When Automation Goes Wrong: A Painful Lesson in PowerShell

Have you ever written a script that worked flawlessly in testing only to wreak havoc in production? It’s a nightmare scenario for any automation specialist. I’ve been there, and in this post, I’ll share one of my biggest mistakes, how it happened, and what I learned from it. If you write PowerShell scripts for critical tasks, this story might save you from making the same mistake.

Learning Through Mistakes

Learning is not just about gaining knowledge. We also learn by making mistakes. In this post, I want to share a mistake I made, break it down, and see what lessons we can take from it.

The Background

A few years ago, I was working on a script for offboarding users. Part of this script involved disabling the user’s mailbox. Throughout the script, I used the user’s GUID because it is unique for every user. That was my main reason for choosing it.

I looked up how to disable a mailbox and found the Disable-Mailbox cmdlet. I quickly realized I didn’t need many parameters. My initial command looked like this:

Disable-Mailbox -Identity "00000000-0000-0000-0000-000000000000"

Almost perfect, but I didn’t want the script to prompt for confirmation. It needed to run fast and without manual intervention. I had already built checks for permissions earlier in the script. So, I added the -Confirm:$false parameter:

Disable-Mailbox -Identity "00000000-0000-0000-0000-000000000000" -Confirm:$false

I tested it with a test user and added -WhatIf for safety. Everything worked as expected.
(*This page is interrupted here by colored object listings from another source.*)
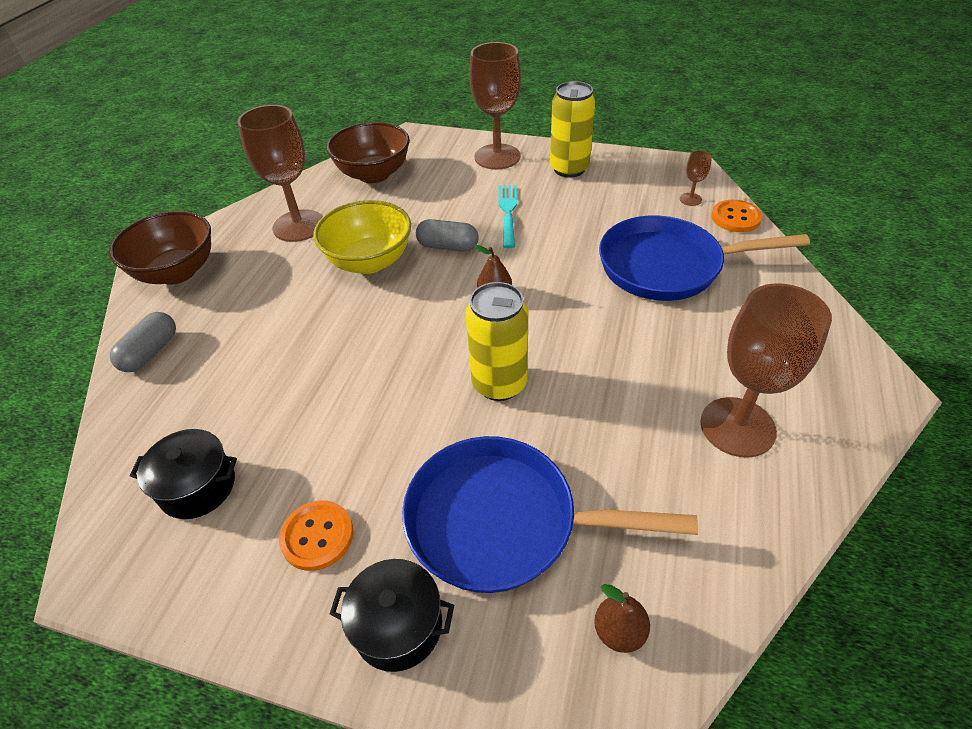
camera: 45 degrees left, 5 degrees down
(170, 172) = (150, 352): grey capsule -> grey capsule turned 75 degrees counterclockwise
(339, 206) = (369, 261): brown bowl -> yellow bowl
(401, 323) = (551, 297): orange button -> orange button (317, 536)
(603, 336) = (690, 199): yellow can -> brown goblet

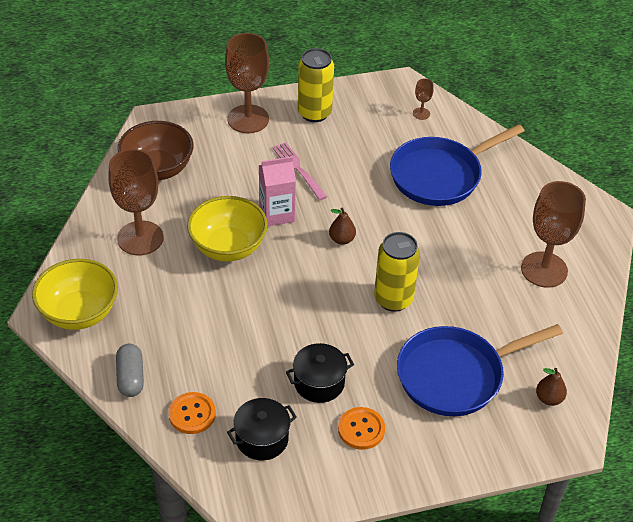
camera: 35 degrees left, 0 degrees up
(177, 272) = (79, 313): brown bowl -> yellow bowl
(398, 625) = (442, 448): black pot -> black pot (319, 383)
(448, 246) = (277, 214): grey capsule -> pink carton
(508, 213) = (298, 169): turquoise fork -> pink fork
(735, 218) = (460, 120): orange button -> orange button (192, 414)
The One-Liner That Broke Everything

Next, I wanted to check if a mailbox existed before disabling it. My idea was simple: use Get-Mailbox and pipe the result to Disable-Mailbox. I had done similar one-liners before, and Microsoft Learn often showed this approach. So, I wrote:

Get-Mailbox -Identity "00000000-0000-0000-0000-000000000000" | Disable-Mailbox -Confirm:$false

One more detail: at the top of my script, I set $ErrorActionPreference = "Stop". My assumption was that any error would stop the script before causing damage.

I tested this thoroughly. Everything worked. Time to deploy to production.

When It Went Wrong

Weeks passed with successful offboardings, until one day, disaster struck.

A colleague triggered an offboarding. Later, the service desk reported multiple customers having email issues. After investigation, the source was traced to the server running my scripts. My IP address was in the logs.

Dozens of mailboxes had been disabled. Not just a few but hundreds of active users. I was shocked. How could this happen? I had tested everything!

After digging deeper, I found the problem: The GUID didn’t match a mailbox and Get-Mailbox did not return an error. Instead, it returned the first 1000 mailboxes by default. And because I used -Confirm:$false, the script disabled them all without asking.

My assumption was wrong. I thought nothing would be piped if nothing was found and I would get an error. But the cmdlet behaved differently. $ErrorActionPreference didn’t help because no error occurred.

The Impact and Recovery

The result? Dozens of active users lost acces to their mailboxes.

We immediately formed a crisis team. I checked if any other scripts were running. We restored mailboxes using Enable-Mailbox. For users with archive mailboxes, recovery was trickier, but standard naming conventions helped us reconnect them quickly.

Lessons Learned

The next day, we held a post-mortem to understand what went wrong and how to prevent it in the future. One of the biggest takeaways was to never assume how a command behaves. Always test every possible scenario. What you expect to happen might not be what actually occurs. I also realized the importance of reading documentation thoroughly; in this case, the behavior of Get-Mailbox when no results are found was clearly documented, but I overlooked it. Another lesson was to be cautious with one-liners. They are powerful and convenient, but if you don’t fully understand their implications, they can lead to disastrous results. Finally, mistakes are inevitable, but what matters most is learning from them and putting safeguards in place so they don’t happen again.

The Fix

I added extra checks to ensure the mailbox exists before disabling it. We also decided to avoid one-liners for critical actions. Here’s the updated approach:


Try {
    Write-Output "Remove User Objects | Remove Mailbox | $UPN"
    $Mailbox = Get-Mailbox -Identity $UserGuid -DomainController $Domaincontroller -ResultSize 1 -ErrorAction Stop
    if ($Mailbox.Count -eq 1) {
        Disable-Mailbox -Identity $Mailbox -DomainController $Domaincontroller -Confirm:$False -ErrorAction Stop
    } else {
        Write-Output "Remove User Objects | Remove Mailbox | $UPN | Mailbox Object not equals 1 ($($Mailbox.Count))"
        throw
    }
} catch {
    $_.Exception.Message
    throw
}

Final Thoughts

This experience taught me to be far more cautious when writing scripts and to never underestimate the importance of thorough testing and documentation. Automation can save time, but it can also cause massive disruption if not handled carefully.

Have you ever had a script go wrong in production? What lessons did you learn from it? Share your experiences and tips in the comments. I’d love to hear how others approach preventing these kinds of mistakes.